**Data provided:**
#####

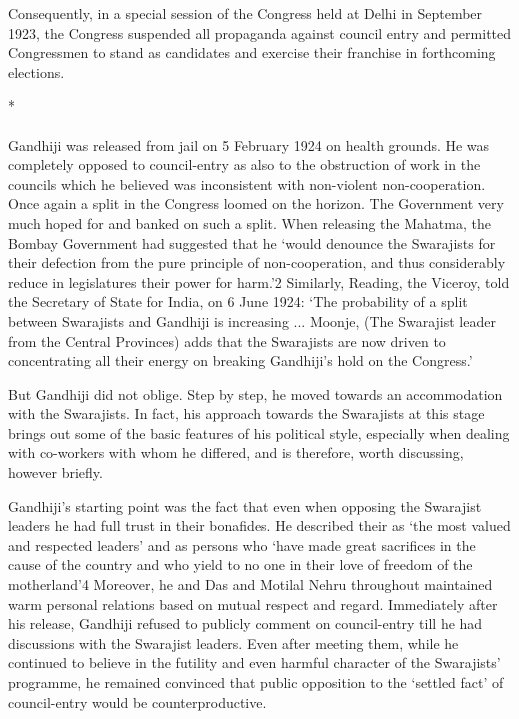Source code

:\begin{multicols}{2}
Consequently, in a special session of the Congress held at Delhi in September 1923, the Congress suspended all propaganda against council entry and permitted Congressmen to stand as candidates and exercise their franchise in forthcoming elections.

\begin{center}*\end{center}

\paragraph*{}

Gandhiji was released from jail on 5 February 1924 on health grounds. He was completely opposed to council-entry as also to the obstruction of work in the councils which he believed was inconsistent with non-violent non-cooperation. Once again a split in the Congress loomed on the horizon. The Government very much hoped for and banked on such a split. When releasing the Mahatma, the Bombay Government had suggested that he `would denounce the Swarajists for their defection from the pure principle of non-cooperation, and thus considerably reduce in legislatures their power for harm.'2 Similarly, Reading, the Viceroy, told the Secretary of State for India, on 6 June 1924: `The probability of a split between Swarajists and Gandhiji is increasing ... Moonje, (The Swarajist leader from the Central Provinces) adds that the Swarajists are now driven to concentrating all their energy on breaking Gandhiji's hold on the Congress.'

But Gandhiji did not oblige. Step by step, he moved towards an accommodation with the Swarajists. In fact, his approach towards the Swarajists at this stage brings out some of the basic features of his political style, especially when dealing with co-workers with whom he differed, and is therefore, worth discussing, however briefly.

Gandhiji's starting point was the fact that even when opposing the Swarajist leaders he had full trust in their bonafides. He described their as `the most valued and respected leaders' and as persons who `have made great sacrifices in the cause of the country and who yield to no one in their love of freedom of the motherland'4 Moreover, he and Das and Motilal Nehru throughout maintained warm personal relations based on mutual respect and regard. Immediately after his release, Gandhiji refused to publicly comment on council-entry till he had discussions with the Swarajist leaders. Even after meeting them, while he continued to believe in the futility and even harmful character of the Swarajists' programme, he remained convinced that public opposition to the `settled fact' of council-entry would be counterproductive.


\end{multicols}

#####

**Exercise directions:**
Be exact. Write out all the entries and omit the pictures.

**Task response:**
Source code

:\begin{multicols}{2}
Consequently, in a special session of the Congress held at Delhi in September 1923, the Congress suspended all propaganda against council entry and permitted Congressmen to stand as candidates and exercise their franchise in forthcoming elections.

\begin{center}*\end{center}

\paragraph*{}

Gandhiji was released from jail on 5 February 1924 on health grounds. He was completely opposed to council-entry as also to the obstruction of work in the councils which he believed was inconsistent with non-violent non-cooperation. Once again a split in the Congress loomed on the horizon. The Government very much hoped for and banked on such a split. When releasing the Mahatma, the Bombay Government had suggested that he `would denounce the Swarajists for their defection from the pure principle of non-cooperation, and thus considerably reduce in legislatures their power for harm.'2 Similarly, Reading, the Viceroy, told the Secretary of State for India, on 6 June 1924: `The probability of a split between Swarajists and Gandhiji is increasing ... Moonje, (The Swarajist leader from the Central Provinces) adds that the Swarajists are now driven to concentrating all their energy on breaking Gandhiji's hold on the Congress.'

But Gandhiji did not oblige. Step by step, he moved towards an accommodation with the Swarajists. In fact, his approach towards the Swarajists at this stage brings out some of the basic features of his political style, especially when dealing with co-workers with whom he differed, and is therefore, worth discussing, however briefly.

Gandhiji's starting point was the fact that even when opposing the Swarajist leaders he had full trust in their bonafides. He described their as `the most valued and respected leaders' and as persons who `have made great sacrifices in the cause of the country and who yield to no one in their love of freedom of the motherland'4 Moreover, he and Das and Motilal Nehru throughout maintained warm personal relations based on mutual respect and regard. Immediately after his release, Gandhiji refused to publicly comment on council-entry till he had discussions with the Swarajist leaders. Even after meeting them, while he continued to believe in the futility and even harmful character of the Swarajists' programme, he remained convinced that public opposition to the `settled fact' of council-entry would be counterproductive.


\end{multicols}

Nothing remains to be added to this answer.